01 Jul 2019
#HealthBytes: Disadvantages of using male condoms as contraceptive
Condoms are the most commonly used mode of contraception today.
This is so because they are handy, easy to store, widely available, and above all, effective (in most of the cases).
They can help you stay away from unwanted pregnancy and dreadful STIs. However, they come with their own set of shortcomings.
Here are the disadvantages of using condoms as contraceptive, and the alternatives.
You have to use it every time you have sex
Unlike long-term methods of contraception, condoms need to be used each and every time you engage in sexual activity.
If you use a condom only some times, or think about it when you are already halfway through the act, its effectiveness is bound to reduce.
If you're looking for contraceptives that won't bother you time and again, try options like the implant or IUD.
Using the wrong sized condom won't be that effective
Choosing the right size is a major dilemma while buying condoms.
A bigger sized condom would be loose, and may fall off from the penis, and a smaller sized one might break during the act, resulting in unwanted pregnancy.
One may use a regular measuring tape to figure the length and girth of their penis, and then choose the right condom size accordingly.
Condoms may break during sexual acts
Although quite rarely, condoms do break. A condom might break during intercourse or other sexual activity, if it's not worn correctly; has surpassed the expiration date; is not your size, or is used with an oil-based lubricant.

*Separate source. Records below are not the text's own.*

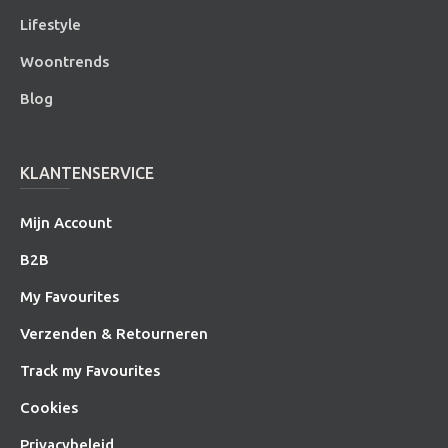
Lifestyle
Woontrends
Blog
KLANTENSERVICE
Mijn Account
B2B
My Favourites
Verzenden & Retourneren
Track my Favourites
Cookies
Privacybeleid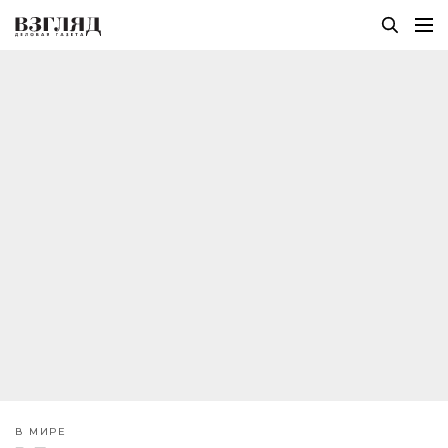
В МИРЕ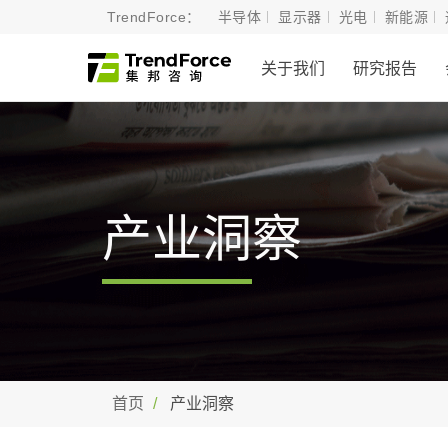
TrendForce：
半导体
显示器
光电
新能源
关于我们
研究报告
产业洞察
首页
产业洞察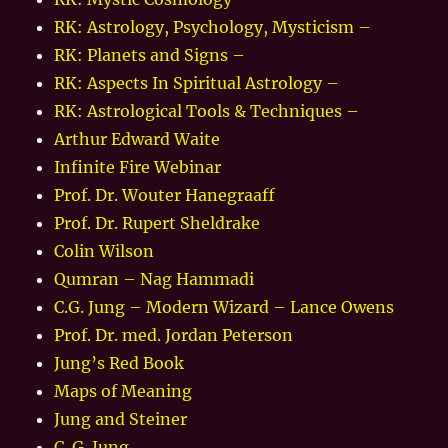
RK: Astrology, Psychology, Mysticism –
RK: Planets and Signs –
RK: Aspects In Spiritual Astrology –
RK: Astrological Tools & Techniques –
Arthur Edward Waite
Infinite Fire Webinar
Prof. Dr. Wouter Hanegraaff
Prof. Dr. Rupert Sheldrake
Colin Wilson
Qumran – Nag Hammadi
C.G. Jung – Modern Wizard – Lance Owens
Prof. Dr. med. Jordan Peterson
Jung’s Red Book
Maps of Meaning
Jung and Steiner
C. G. Jung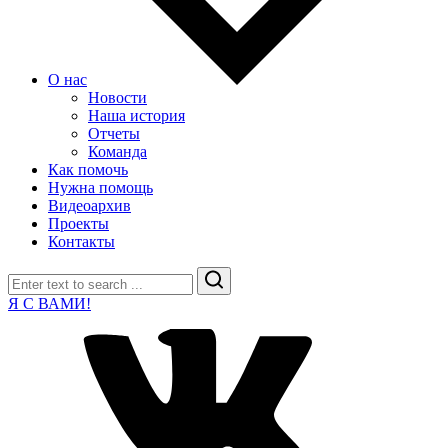
О нас
Новости
Наша история
Отчеты
Команда
Как помочь
Нужна помощь
Видеоархив
Проекты
Контакты
Search
Я С ВАМИ!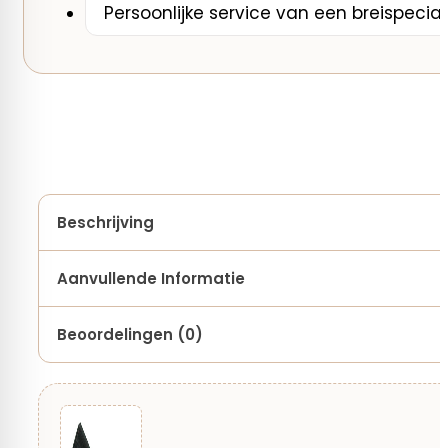
Persoonlijke service van een breispecial
Beschrijving
Aanvullende Informatie
Beoordelingen (0)
Kleurnummer
M13, M17, 001, 002, 003, 004, 005, 006, 008, 010, 013, 01
Kleur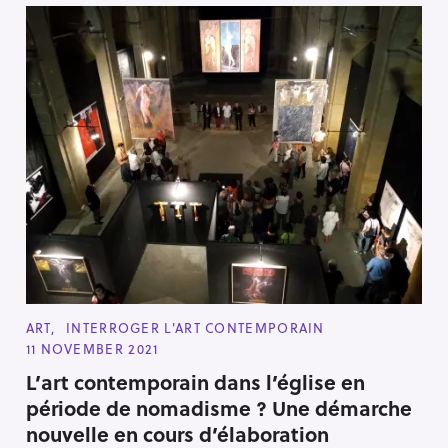
C
ART
INTERROGER L'ART CONTEMPORAIN
A
11 NOVEMBER 2021
T
E
L’art contemporain dans l’église en
G
O
période de nomadisme ? Une démarche
R
I
nouvelle en cours d’élaboration
E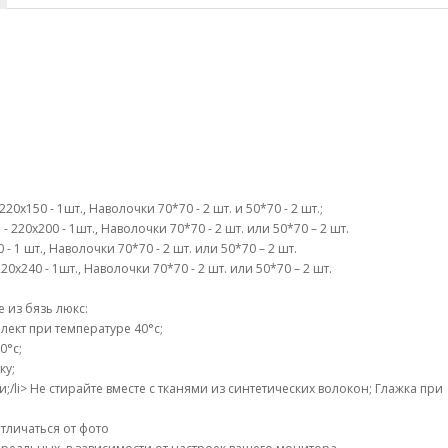
0х150 - 1шт., Наволочки 70*70 - 2 шт. и 50*70 - 2 шт.;
 220х200 - 1шт., Наволочки 70*70 - 2 шт. или 50*70 – 2 шт.
- 1 шт., Наволочки 70*70 - 2 шт. или 50*70 – 2 шт.
0х240 - 1шт., Наволочки 70*70 - 2 шт. или 50*70 – 2 шт.
 из бязь люкс:
ект при температуре 40°c;
0°c;
ку;
li> Не стирайте вместе с тканями из синтетических волокон; Глажка при
тличаться от фото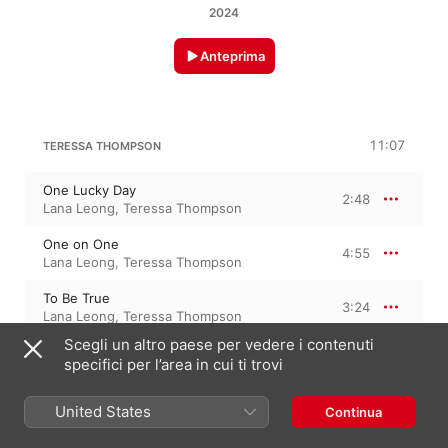
2024
Anteprima
11:07
TERESSA THOMPSON
One Lucky Day
2:48
Lana Leong
,
Teressa Thompson
One on One
4:55
Lana Leong
,
Teressa Thompson
To Be True
3:24
Lana Leong
,
Teressa Thompson
Scegli un altro paese per vedere i contenuti
specifici per l’area in cui ti trovi
9 ottobre 2024

3 tracce, 11 minuti

United States
Continua
℗ 2024 Lana Leong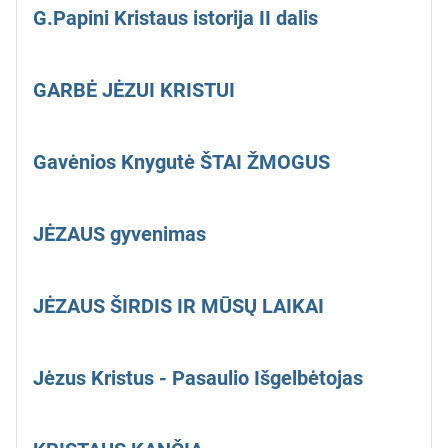
G.Papini Kristaus istorija II dalis
GARBĖ JĖZUI KRISTUI
Gavėnios Knygutė ŠTAI ŽMOGUS
JĖZAUS gyvenimas
JĖZAUS ŠIRDIS IR MŪSŲ LAIKAI
Jėzus Kristus - Pasaulio Išgelbėtojas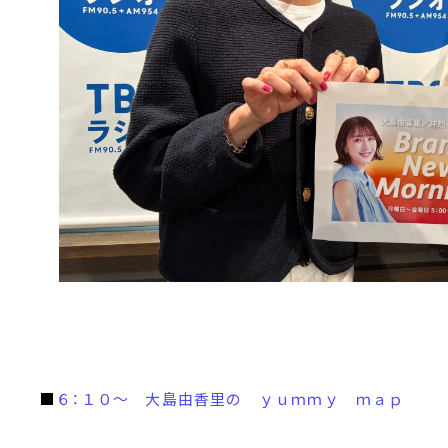
■
６：１０～ 大島由香里の ｙｕｍｍｙ ｍａｐ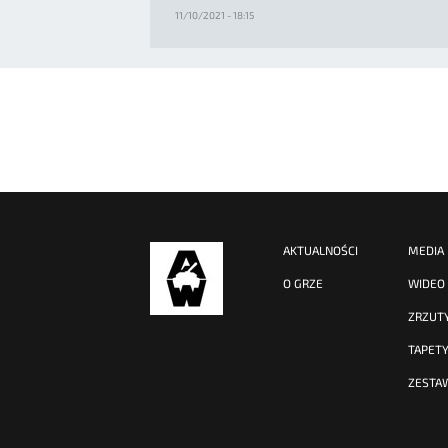
11/10/2021 - 18:15
AKTUALNOŚCI
MEDIA
O GRZE
WIDEO
ZRZUT
TAPET
ZESTA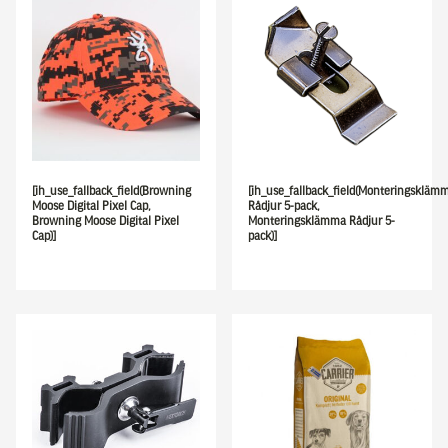
[ih_use_fallback_field(Browning
[ih_use_fallback_field(Monteringskläm
Moose Digital Pixel Cap,
Rådjur 5-pack,
Browning Moose Digital Pixel
Monteringsklämma Rådjur 5-
Cap)]
pack)]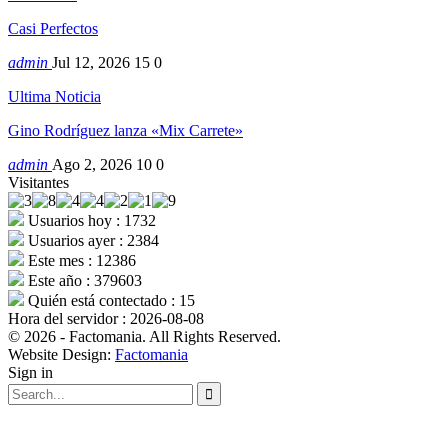
Casi Perfectos
admin
Jul 12, 2026
15
0
Ultima Noticia
Gino Rodríguez lanza «Mix Carrete»
admin
Ago 2, 2026
10
0
Visitantes
Usuarios hoy : 1732
Usuarios ayer : 2384
Este mes : 12386
Este año : 379603
Quién está contectado : 15
Hora del servidor : 2026-08-08
© 2026 - Factomania. All Rights Reserved.
Website Design:
Factomania
Sign in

Dangerously enough, condom breakage may lead to unwanted pregnancy, or transmission of sexually transmitted infections (STIs).
To stay safe, switch to other, more reliable modes of contraception.
Condoms might cause pain/discomfort during sex
At times, one or both the partners may not want to use a condom as it might lead to pain or discomfort during intercourse.
Reasons could be latex allergies; presence of a compound called nonoxynol-9, and lack of proper lubrication.
To deal with it, use (a lot of) natural lubrication during sex; try switching brands, or shifting to polyurethane/polyisoprene condoms.
Tips for buying and storing the condom correctly
Follow these tips for buying and storing condoms correctly:
Always use a fresh condom during every sexual act.
Condoms come with a limited shelf-life, so make sure to check the expiry date before buying one.
Store condoms in a cool and dry environment.
Also, inspect the condom for any holes or cuts. Avoid using sharp objects on the condom.
Tips for using the condom correctly
Put on the condom only once the penis is erect but before any contact with the partner's body has been made.
Leave enough free space on the tip of the condom, to facilitate collection of semen post ejaculation.
Do not unroll the condom down your penis, in one go.
Also, be careful to never wear the condom inside out.
If condoms don't work for you, try these alternatives
If a (male) condom just doesn't work for you, explore other options.
Talk to your partner about trying a female condom. These are effective and prevent STIs too.
A birth-control pill is another highly effective (95-99% when used correctly) mode of contraception, but it can't protect you from STIs.
Other popular options are the Implant, an Intrauterine Device (IUD), and the contraceptive diaphragm.